1a. Green cabbage: Take the cabbage and peel the wilting and or dirty surface leaves and toss them to garbage, rip the remaining leaves into the pot with water and bouillon cubes, tear the soft part of the core into the pot and toss the hard stem into garbage. The pot should be mostly full of cabbage with water in the bottom.

or:

1b. Cauliflower: I prefer the ones that come in plastic bags, but event those should be rinsed for dirt and other nasties. Check the florets for possible wilting or moldy bits and toss those into garbage, toss the good florets into the pot with water and bouillon cubes, tear the soft part of the core into the pot and toss the hard stem into garbage.

(2a. If you are adding onion(s), peel them, toss the wilting and or dirty outer peels into garbage and cut the fresh parts into the pot. Not the hard stem, which goes to garbage.)

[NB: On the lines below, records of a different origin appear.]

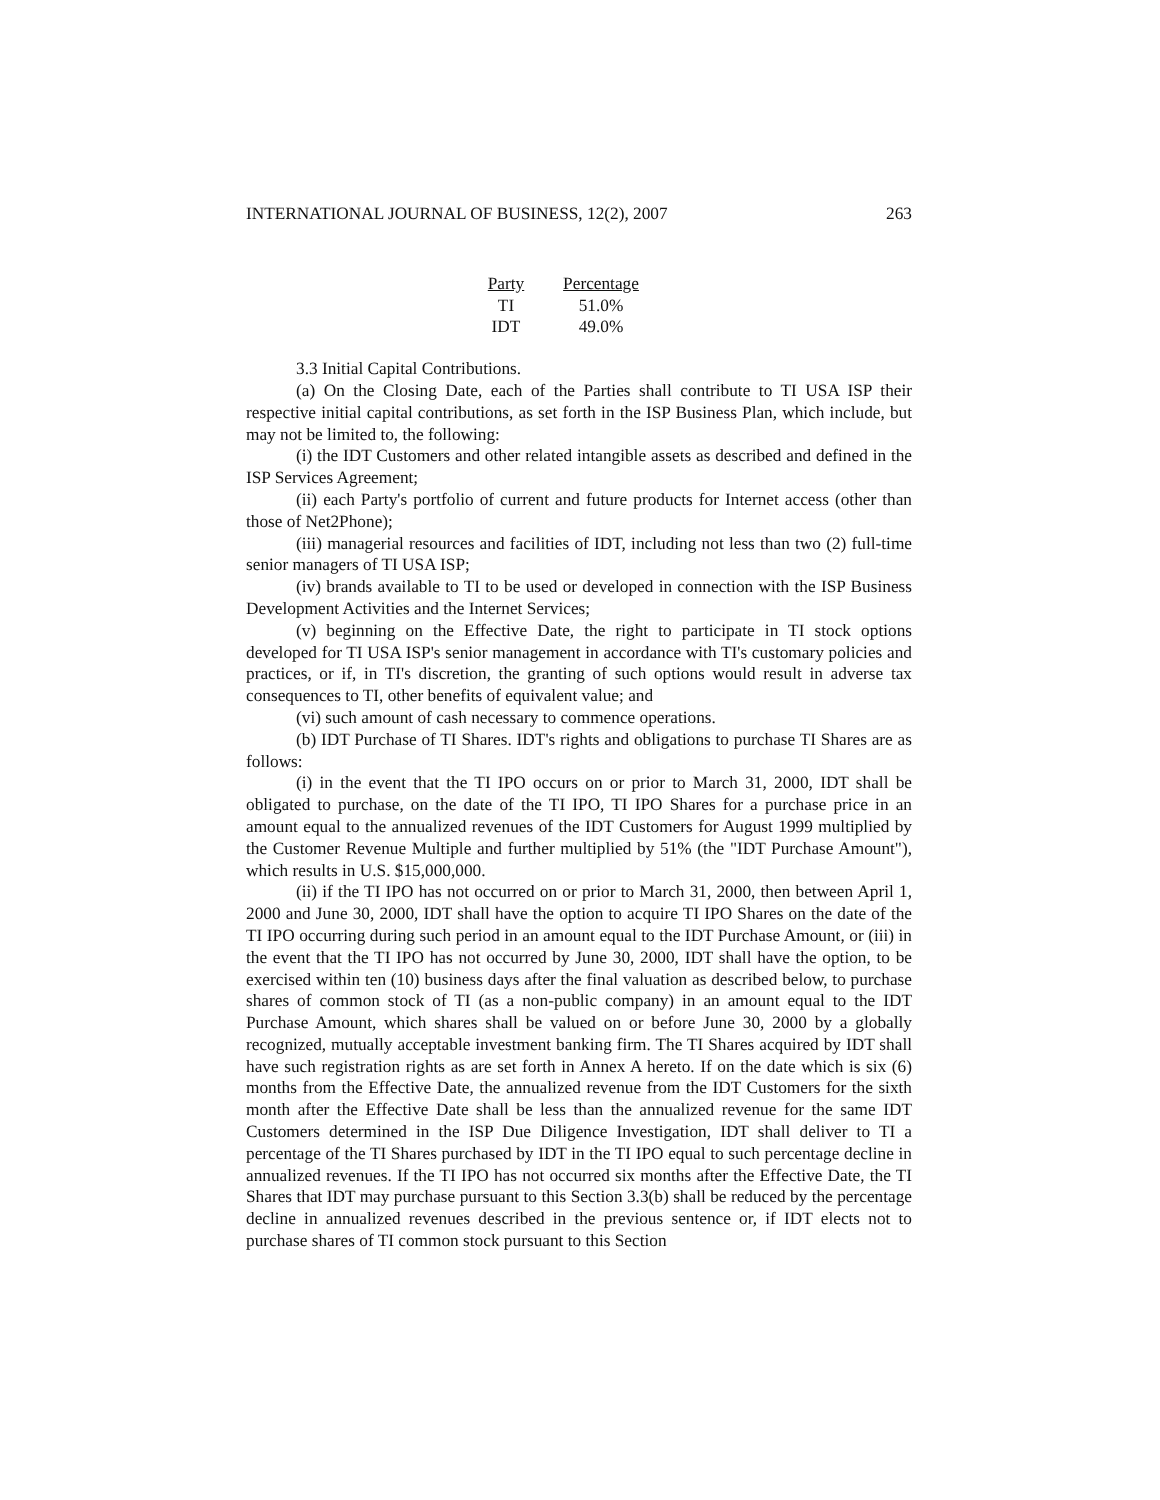INTERNATIONAL JOURNAL OF BUSINESS, 12(2), 2007 263
| Party | Percentage |
| --- | --- |
| TI | 51.0% |
| IDT | 49.0% |
3.3 Initial Capital Contributions.
(a) On the Closing Date, each of the Parties shall contribute to TI USA ISP their respective initial capital contributions, as set forth in the ISP Business Plan, which include, but may not be limited to, the following:
(i) the IDT Customers and other related intangible assets as described and defined in the ISP Services Agreement;
(ii) each Party's portfolio of current and future products for Internet access (other than those of Net2Phone);
(iii) managerial resources and facilities of IDT, including not less than two (2) full-time senior managers of TI USA ISP;
(iv) brands available to TI to be used or developed in connection with the ISP Business Development Activities and the Internet Services;
(v) beginning on the Effective Date, the right to participate in TI stock options developed for TI USA ISP's senior management in accordance with TI's customary policies and practices, or if, in TI's discretion, the granting of such options would result in adverse tax consequences to TI, other benefits of equivalent value; and
(vi) such amount of cash necessary to commence operations.
(b) IDT Purchase of TI Shares. IDT's rights and obligations to purchase TI Shares are as follows:
(i) in the event that the TI IPO occurs on or prior to March 31, 2000, IDT shall be obligated to purchase, on the date of the TI IPO, TI IPO Shares for a purchase price in an amount equal to the annualized revenues of the IDT Customers for August 1999 multiplied by the Customer Revenue Multiple and further multiplied by 51% (the "IDT Purchase Amount"), which results in U.S. $15,000,000.
(ii) if the TI IPO has not occurred on or prior to March 31, 2000, then between April 1, 2000 and June 30, 2000, IDT shall have the option to acquire TI IPO Shares on the date of the TI IPO occurring during such period in an amount equal to the IDT Purchase Amount, or (iii) in the event that the TI IPO has not occurred by June 30, 2000, IDT shall have the option, to be exercised within ten (10) business days after the final valuation as described below, to purchase shares of common stock of TI (as a non-public company) in an amount equal to the IDT Purchase Amount, which shares shall be valued on or before June 30, 2000 by a globally recognized, mutually acceptable investment banking firm. The TI Shares acquired by IDT shall have such registration rights as are set forth in Annex A hereto. If on the date which is six (6) months from the Effective Date, the annualized revenue from the IDT Customers for the sixth month after the Effective Date shall be less than the annualized revenue for the same IDT Customers determined in the ISP Due Diligence Investigation, IDT shall deliver to TI a percentage of the TI Shares purchased by IDT in the TI IPO equal to such percentage decline in annualized revenues. If the TI IPO has not occurred six months after the Effective Date, the TI Shares that IDT may purchase pursuant to this Section 3.3(b) shall be reduced by the percentage decline in annualized revenues described in the previous sentence or, if IDT elects not to purchase shares of TI common stock pursuant to this Section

2. Rinse the meat (with or without bones) and put it into the pot. It can stay on the top of the cabbages at the beginning.

3. Sprinkle a heaping teaspoonful of salt onto the meat and cabbages.

(3b. Grind the black pepper on the meat and cabbages or drop a few peppercorns in the mix.)

4. Cover with the lid and bring the pot to boil. Remember that only the water, somewhere below the cabbages and meat, boils.

5. Let the soup simmer at low heat until cabbages compress to the water level, mix the meat with the cabbages and continue slow boil until the meat separates from bones and can be eaten with spoon. Remember to keep the lid on! If you use lamb’s necks, the soup is ready when the vertebrae separate from each other. This will usually take a couple of hours which can be spent doing something else.

6, When the bones separate, turn the heat off, allow the pot to cool and enjoy the soup. If you kept the lid on, the water did not evaporate burning the soup.

This recipe has typically given me three or four meals. Unless I forget to eat it before it went bad.

The cost estimate for a potful is about 15 – 20$ depending on the price of meat and cabbages and if the other ingredients were already at hand or needed to be obtained or replenished (the biggest initial investment is the pot with a lid, but that can be used for other recipes, as can be the water, salt, peppers and bouillon.)